# Merry Christmas everyone!



## Geo (Dec 24, 2013)

Merry Christmas Guys!! I truly hope that everyone gets what they wished for. 

First let me say that my thoughts and prayers goes out to everyone effected by the bad weather and i hope everyone is doing ok. 

Second off, i would like to say that im aware that everyone does not celebrate Christmas but please dont forget the reason for the season. This is a time for caring and sharing and i did not leave out other major holidays intentionally, its just that i dont know anything about them and i would like to say to our non-Christian members, Happy Holidays!!


----------



## pinman (Dec 24, 2013)

Merry Christmas to everyone from my family as well. My wife and I got exactly what we wanted. A healthy baby girl delivered yesterday.


----------



## jeneje (Dec 24, 2013)

Merry Christmas everybody. :mrgreen: What a Christmas for your family pinman, congrats.
Ken


----------



## eastky (Dec 24, 2013)

pinman congrats on that new baby girl.

Merry Christmas to everyone


----------



## jonn (Dec 24, 2013)

Well put Geo, Merry Christmas to you sir, congratulations pinman, and a very blessed and Merry Christmas to all the wonderful people on this forum. Noxx, thank you for starting this family. :mrgreen:


----------



## Palladium (Dec 24, 2013)

Ho ho ho !
Merry Christmas gentlemen!!!!!!


----------



## butcher (Dec 24, 2013)

We gotta see pictures of that little Angel, Pinman.

Merry Christmas, and Happy Holidays


----------



## scrapman1077 (Dec 24, 2013)

Merry Christmas to all and a Happy New Year !


----------



## FrugalRefiner (Dec 24, 2013)

pinman said:


> My wife and I got exactly what we wanted. A healthy baby girl delivered yesterday.


I cannot imagine a greater Christmas gift than that! Congratulations pinman!

Merry Christmas everyone.

Dave


----------



## Richard NL (Dec 24, 2013)

Merry Christmas everyone!!!!!!


----------



## philddreamer (Dec 24, 2013)

MERRY CHRISTMAS!!! 8) 

May it also be safe one!

Phil & family


----------



## necromancer (Dec 24, 2013)

Merry Christmas to everyone !! All the best to you & yours in the new year

pinman congrads on the baby girl, my wife is due on January 3rd with our second girl

Hope the weather where you are is better then it has been in the Toronto area.

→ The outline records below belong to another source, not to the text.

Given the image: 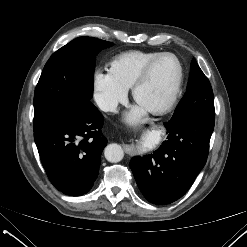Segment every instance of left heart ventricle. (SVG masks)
Here are the masks:
<instances>
[{"mask_svg": "<svg viewBox=\"0 0 247 247\" xmlns=\"http://www.w3.org/2000/svg\"><path fill=\"white\" fill-rule=\"evenodd\" d=\"M177 75L178 66L172 57L159 60L138 91L139 105L150 108L163 104L173 91Z\"/></svg>", "mask_w": 247, "mask_h": 247, "instance_id": "1", "label": "left heart ventricle"}]
</instances>
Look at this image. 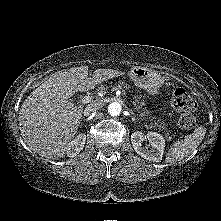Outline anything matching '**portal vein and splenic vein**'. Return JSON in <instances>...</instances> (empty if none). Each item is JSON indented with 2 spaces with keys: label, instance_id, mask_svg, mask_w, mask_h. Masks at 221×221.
<instances>
[{
  "label": "portal vein and splenic vein",
  "instance_id": "18ae733b",
  "mask_svg": "<svg viewBox=\"0 0 221 221\" xmlns=\"http://www.w3.org/2000/svg\"><path fill=\"white\" fill-rule=\"evenodd\" d=\"M91 100H92V96L87 95V96H84V97L81 99V102H82L83 104H87V103L91 102Z\"/></svg>",
  "mask_w": 221,
  "mask_h": 221
}]
</instances>
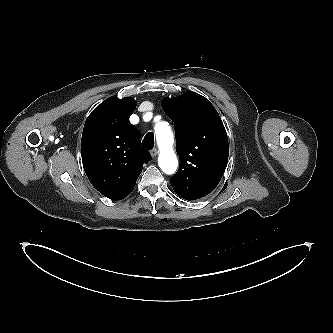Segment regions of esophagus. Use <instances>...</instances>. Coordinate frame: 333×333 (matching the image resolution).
<instances>
[{
	"label": "esophagus",
	"instance_id": "34e87169",
	"mask_svg": "<svg viewBox=\"0 0 333 333\" xmlns=\"http://www.w3.org/2000/svg\"><path fill=\"white\" fill-rule=\"evenodd\" d=\"M150 154H151V156H152L153 158L156 157L157 154H158V150H157V148H153V149H151V150H150Z\"/></svg>",
	"mask_w": 333,
	"mask_h": 333
}]
</instances>
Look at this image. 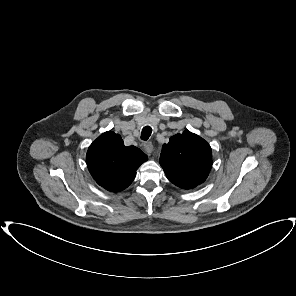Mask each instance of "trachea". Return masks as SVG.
<instances>
[{
	"mask_svg": "<svg viewBox=\"0 0 296 296\" xmlns=\"http://www.w3.org/2000/svg\"><path fill=\"white\" fill-rule=\"evenodd\" d=\"M151 133H152V128L150 126H145L142 129L141 139L144 140V141L148 140Z\"/></svg>",
	"mask_w": 296,
	"mask_h": 296,
	"instance_id": "trachea-1",
	"label": "trachea"
}]
</instances>
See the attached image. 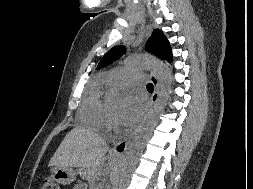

http://www.cbc.ca/m/news/#!/photos/1.2474733/1.2475503/


----------



## goldsilverpro (Dec 24, 2013)

Merry Christmas to all!!


----------



## moose7802 (Dec 25, 2013)

Merry Christmas guys! I hope everyone has friends or family to be with today.

Tyler


----------



## bigjohn (Dec 25, 2013)

Merry Christmas everyone. May you have a safe and happy holiday.


----------



## maynman1751 (Dec 25, 2013)

Merry Christmas everybody and a healthy, safe and Happy New Year!!!


----------



## artart47 (Dec 25, 2013)

Hope everyone is having a great christmas!
It's heartwarming to here about the new daughter arriving. What a christmas gift! 
My daughter and her boyfriend surprized me with a most cherished gift that they said will be here in the mail soon. She had seen me trying to read hoke from my old pc....
they went online and a search led them to the Gold Refining Forum and they ordered it from one of the online sources listed here. I was shocked! That was the nicest thing anyone's done for me in a long time!
Please be a hardcover...please be a hardcover..pl....
Merry Christmas
artart47


----------



## Platdigger (Dec 26, 2013)

Merry Christmas all!


----------



## pattt (Dec 26, 2013)

Yes,

Merry Christmas everyone :!: 

Pat


----------